“I can tell Bob Dylan in an instant,” she said. “Because his harmonica’s worse than Stevie Wonder?” She laughed again. Nice to know I could still make someone laugh. “No, I really like his voice,” she said. “It’s like a kid standing at the window watching the rain.”
Haruki Murakami, from Hard Boiled Wonderland and the End of the World.
When I read this yesterday it got me thinking about rain. So here is a collection of pictures of rain.
I am fortunate in that I have a Lumix Panasonic G9 camera and a 3 lenses that are weatherproof. An Olympus 17mm f1.2, a Leica 12mm f1.4 and an Olympus f2.8 60mm macro lens. In the past I have used sandwich bags to protect my cameras and lenses. Put the camera in a resealable camera bag with a filter. Pull the bag tight over the lens and screw the filter back on so that it cuts a hole in the bag. You can then attach a lens hood to keep rain off the front of the filter. Don’t go swimming with it. I once did experience a freak downpour with a Canon 5D and this setup and the camera was fucked up to the tune of several hundred quid but insurance paid out for it. The picture below is my Lumix GX9 and Olympus 17mm 1.8 lens.
If you are wondering about the strap, its shock cord you can buy from outdoor shops. There will be a blog about my straps soon.
Here are some of my rain pictures taken with various equipment including mobile phones. Click on any picture to enlarge it and then scroll through. If you look below the pictures you will see metadata with details of equipment.
Last year at Shrewsbury Festival, music teacher and musician Diana Buckle asked me if I would take a few shots of her mandolin workshop. The weather was absolutely foul, my duties as steward weren’t particularly onerous, so I agreed.
Having the consent of the facilitator means that no one complains about being photographed in my experience. I grabbed a few introductory shots of the weather and the empty tent before people arrived but most it of happens by instinct. Much of the storytelling happens in the editing. How do you decide which is the right shot? Not easy. Years ago I bought a book called ‘The Right Picture’ by a photographer Ken Heyman and John Durniak a picture editor. Its probably time I read it again but it has made editing easier over the years. Its still available new and used. I edited this down to 9 shots from around 50.

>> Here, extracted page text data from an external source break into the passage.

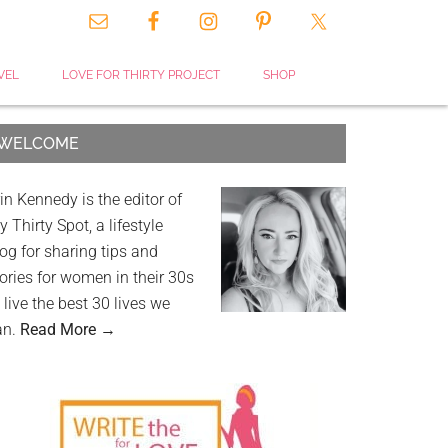
VEL
LOVE FOR THIRTY PROJECT
SHOP
WELCOME
in Kennedy is the editor of
 Thirty Spot, a lifestyle
og for sharing tips and
ories for women in their 30s
 live the best 30 lives we
an.
Read More →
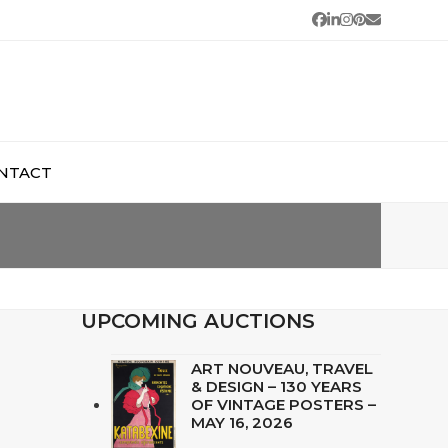
Facebook
LinkedIn
Instagram
Pinterest
Email
NTACT
UPCOMING AUCTIONS
ART NOUVEAU, TRAVEL
& DESIGN – 130 YEARS
OF VINTAGE POSTERS –
MAY 16, 2026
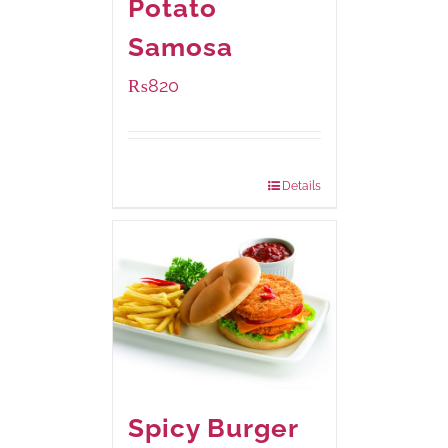
Potato
Samosa
₨
820
Package Weight:
600 grams
Details
Spicy Burger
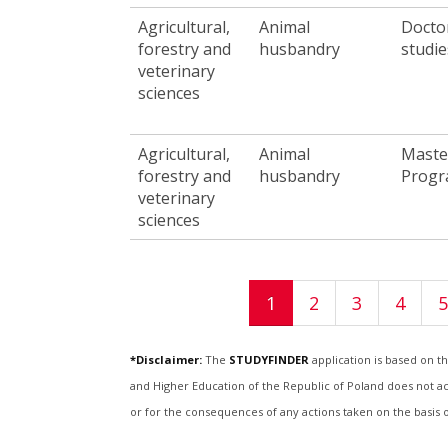
Agricultural,
Animal
Docto
forestry and
husbandry
studie
veterinary
sciences
Agricultural,
Animal
Maste
forestry and
husbandry
Prog
veterinary
sciences
Pages
1
2
3
4
5
*Disclaimer:
The
STUDYFINDER
application is based on t
and Higher Education of the Republic of Poland does not acce
or for the consequences of any actions taken on the basis 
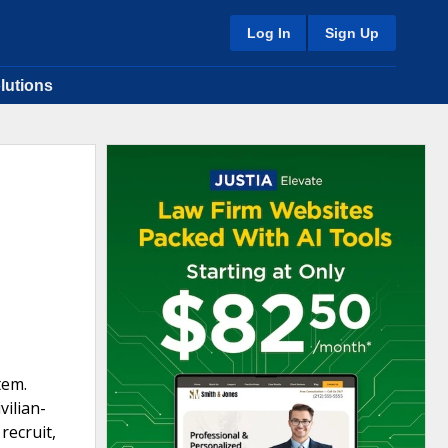
Log In
Sign Up
lutions
tem.
vilian-
recruit,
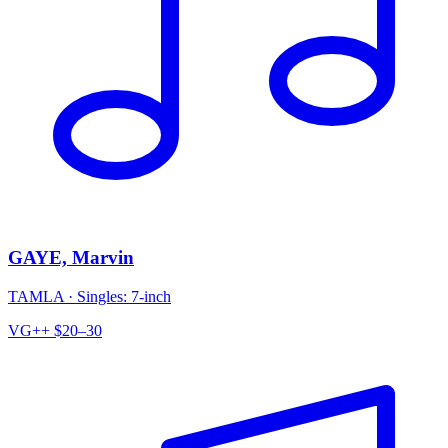
GAYE, Marvin
TAMLA
·
Singles: 7-inch
VG++
$20–30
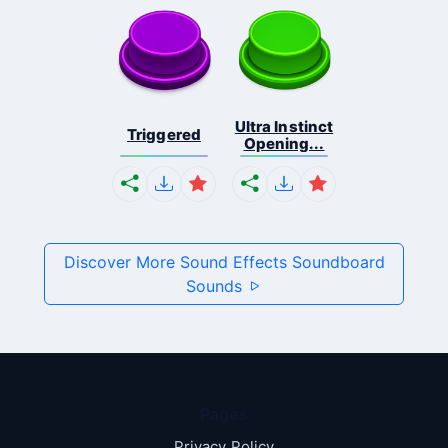
Ultra Instinct
Triggered
Opening...
Discover More Sound Effects Soundboard
Sounds
Pages
Privacy Policy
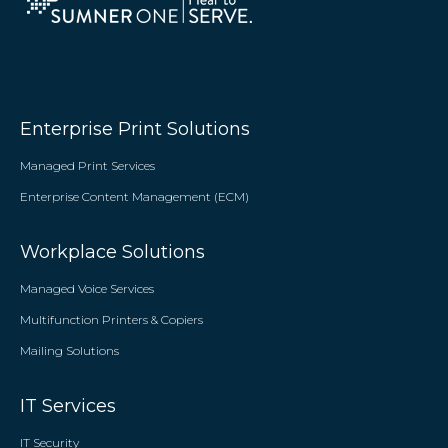
Enterprise Print Solutions
Managed Print Services
Enterprise Content Management (ECM)
Workplace Solutions
Managed Voice Services
Multifunction Printers & Copiers
Mailing Solutions
IT Services
IT Security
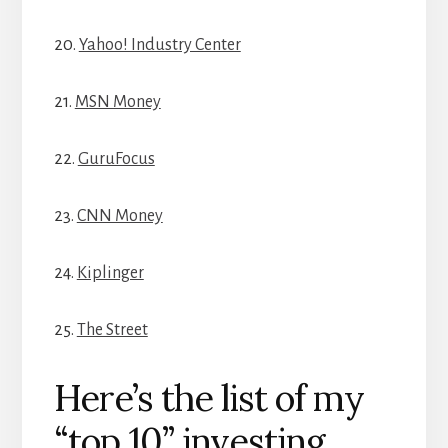
20.
Yahoo! Industry Center
21.
MSN Money
22.
GuruFocus
23.
CNN Money
24.
Kiplinger
25.
The Street
Here’s the list of my
“top 10” investing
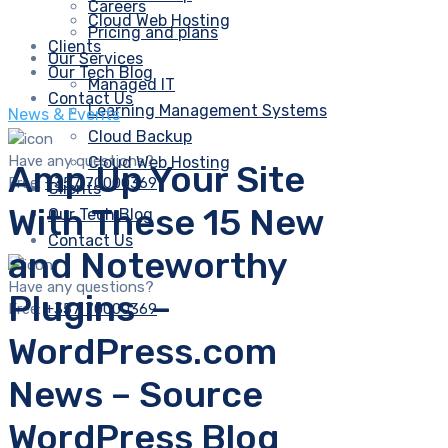
Careers
Cloud Web Hosting
Pricing and plans
Clients
Our Services
Our Tech Blog
Managed IT
Contact Us
Learning Management Systems
News & Events
Cloud Backup
Have any questions?
Cloud Web Hosting
Amp Up Your Site
Free:
+357 70000369
Clients
With These 15 New
Our Tech Blog
Contact Us
and Noteworthy
Have any questions?
Plugins –
Free:
+357 70000369
WordPress.com
News – Source
WordPress Blog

It was an interesting exercise. I was using a Panasonic Lumix G9 micro four thirds camera and an Olympus 17mm f1.2 lens. Both are weatherproof. I have used this outfit in heavy rain and snow for several hours without any problems.
The G9 is not my favourite camera I find it heavy and cumbersome. The shutter release is a real hair trigger job and not recessed to prevent accidental operation. If you leave it switched on whilst carrying it accidental operation is inevitable. I can’t fault the image quality, the extra pixels of the 20mp sensor are evident. I miss my old Lumix GH4R’s they were light and a delight to use but their 16 mp sensors were outdated.
The Olympus 17mm f1.2 is again a heavy piece of kit but indispensable in wet weather its f1.2 maximum aperture gathers lots of light in very dark conditions.
My preferred lens is an Olympus f1.8 which is minute in comparison but doesn’t have a built in raincoat. Combined with my GX9 body(also 20mp) they will fit into a large pocket. I shall be publishing a blog about the 17mm lenses I use soon.